EXERCISE DESCRIPTION - Your answer should consist only of the lines below from the one with "wrist: (365, 429)" through the one with "index tip: (601, 164)", copied exactly.
━━ EXTRACTED INFORMATION ━━
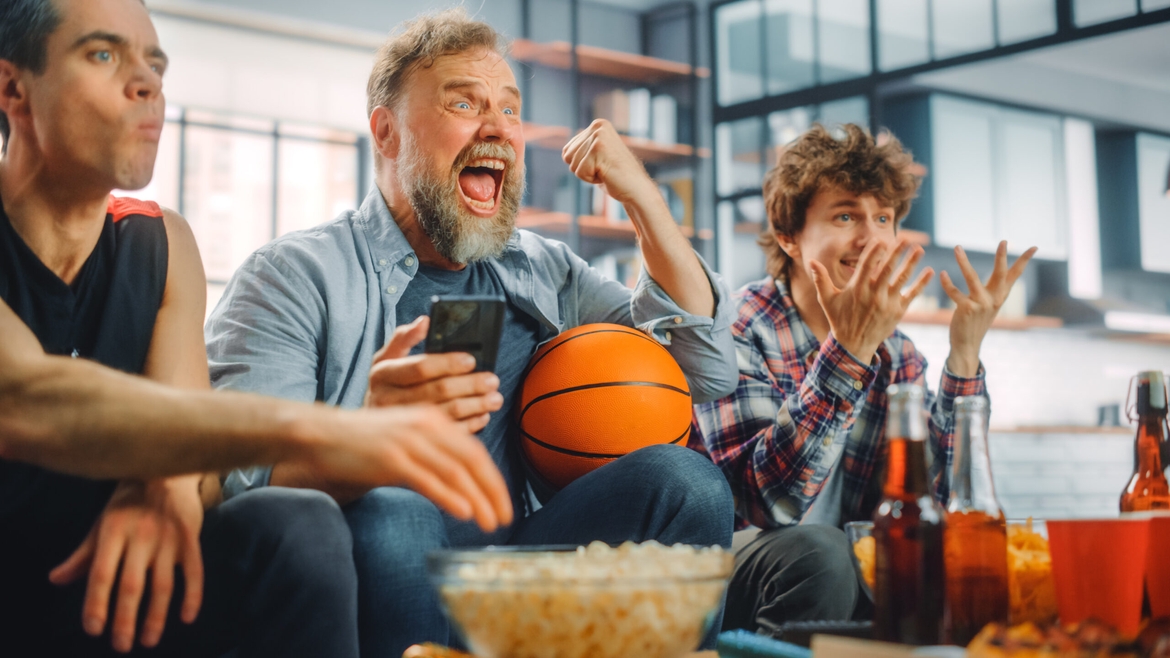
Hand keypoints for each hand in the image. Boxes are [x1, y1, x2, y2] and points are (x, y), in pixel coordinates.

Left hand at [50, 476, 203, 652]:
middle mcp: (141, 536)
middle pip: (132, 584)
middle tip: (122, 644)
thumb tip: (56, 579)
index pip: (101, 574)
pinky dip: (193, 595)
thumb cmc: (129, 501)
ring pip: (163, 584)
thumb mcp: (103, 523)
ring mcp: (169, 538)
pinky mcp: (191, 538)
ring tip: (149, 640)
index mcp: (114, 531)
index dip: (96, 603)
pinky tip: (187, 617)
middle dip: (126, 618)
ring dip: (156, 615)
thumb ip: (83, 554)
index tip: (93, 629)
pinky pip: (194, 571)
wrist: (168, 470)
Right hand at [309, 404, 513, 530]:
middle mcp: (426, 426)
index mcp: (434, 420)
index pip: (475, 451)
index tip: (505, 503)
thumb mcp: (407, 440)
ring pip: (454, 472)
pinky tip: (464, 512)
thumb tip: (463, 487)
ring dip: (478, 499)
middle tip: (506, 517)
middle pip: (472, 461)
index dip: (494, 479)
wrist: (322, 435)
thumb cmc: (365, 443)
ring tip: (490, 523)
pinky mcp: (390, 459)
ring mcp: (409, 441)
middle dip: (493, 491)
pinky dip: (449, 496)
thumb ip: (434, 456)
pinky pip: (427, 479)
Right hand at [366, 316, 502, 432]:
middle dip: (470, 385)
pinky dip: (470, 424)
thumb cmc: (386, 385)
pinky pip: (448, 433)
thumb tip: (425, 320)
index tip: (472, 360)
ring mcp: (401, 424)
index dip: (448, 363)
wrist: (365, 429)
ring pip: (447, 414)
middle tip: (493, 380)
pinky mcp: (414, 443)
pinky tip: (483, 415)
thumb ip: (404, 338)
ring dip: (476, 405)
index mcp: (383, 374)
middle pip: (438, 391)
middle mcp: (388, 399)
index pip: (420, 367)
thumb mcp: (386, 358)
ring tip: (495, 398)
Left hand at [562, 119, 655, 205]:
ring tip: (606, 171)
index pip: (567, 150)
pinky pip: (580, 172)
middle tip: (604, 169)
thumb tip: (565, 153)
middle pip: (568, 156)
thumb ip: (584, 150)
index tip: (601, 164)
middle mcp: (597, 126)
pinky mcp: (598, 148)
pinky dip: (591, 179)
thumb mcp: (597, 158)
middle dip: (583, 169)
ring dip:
━━━
━━ EXTRACTED INFORMATION ━━
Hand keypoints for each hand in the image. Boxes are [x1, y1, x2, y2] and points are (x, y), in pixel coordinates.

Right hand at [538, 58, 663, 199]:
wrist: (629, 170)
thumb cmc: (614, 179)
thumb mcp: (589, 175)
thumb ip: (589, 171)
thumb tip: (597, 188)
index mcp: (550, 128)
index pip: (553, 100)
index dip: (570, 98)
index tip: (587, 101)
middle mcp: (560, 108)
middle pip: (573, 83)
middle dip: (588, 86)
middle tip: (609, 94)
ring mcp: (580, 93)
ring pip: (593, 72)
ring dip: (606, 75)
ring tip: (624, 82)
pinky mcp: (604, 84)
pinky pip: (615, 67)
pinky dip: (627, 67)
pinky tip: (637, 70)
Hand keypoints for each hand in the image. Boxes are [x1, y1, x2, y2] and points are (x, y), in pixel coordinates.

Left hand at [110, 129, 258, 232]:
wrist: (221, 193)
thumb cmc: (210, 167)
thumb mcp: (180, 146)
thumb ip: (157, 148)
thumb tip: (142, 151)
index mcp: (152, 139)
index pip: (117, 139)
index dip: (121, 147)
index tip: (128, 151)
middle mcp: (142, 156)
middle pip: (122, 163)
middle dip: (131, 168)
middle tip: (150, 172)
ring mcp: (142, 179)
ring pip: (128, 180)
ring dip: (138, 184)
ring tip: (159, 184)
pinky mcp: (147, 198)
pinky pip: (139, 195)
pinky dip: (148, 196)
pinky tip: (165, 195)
━━━
FINISHED TASK -
wrist: (365, 429)
ring pip: (447, 414)
middle tip: (493, 380)
pinky mcp: (414, 443)
pinky tip: (483, 415)
thumb ip: (404, 338)
ring dip: (476, 405)
index mcp: (383, 374)
middle pip: (438, 391)
middle mcp: (388, 399)
index pip: (420, 367)
thumb mcp: (386, 358)
ring tip: (495, 398)
Left hand at [562, 119, 655, 205]:
ring tip: (606, 171)
index pip: (567, 150)
pinky pip: (580, 172)
middle tip: (604, 169)
thumb tip: (565, 153)
middle pip: (568, 156)
thumb ip: (584, 150)
index tip: (601, 164)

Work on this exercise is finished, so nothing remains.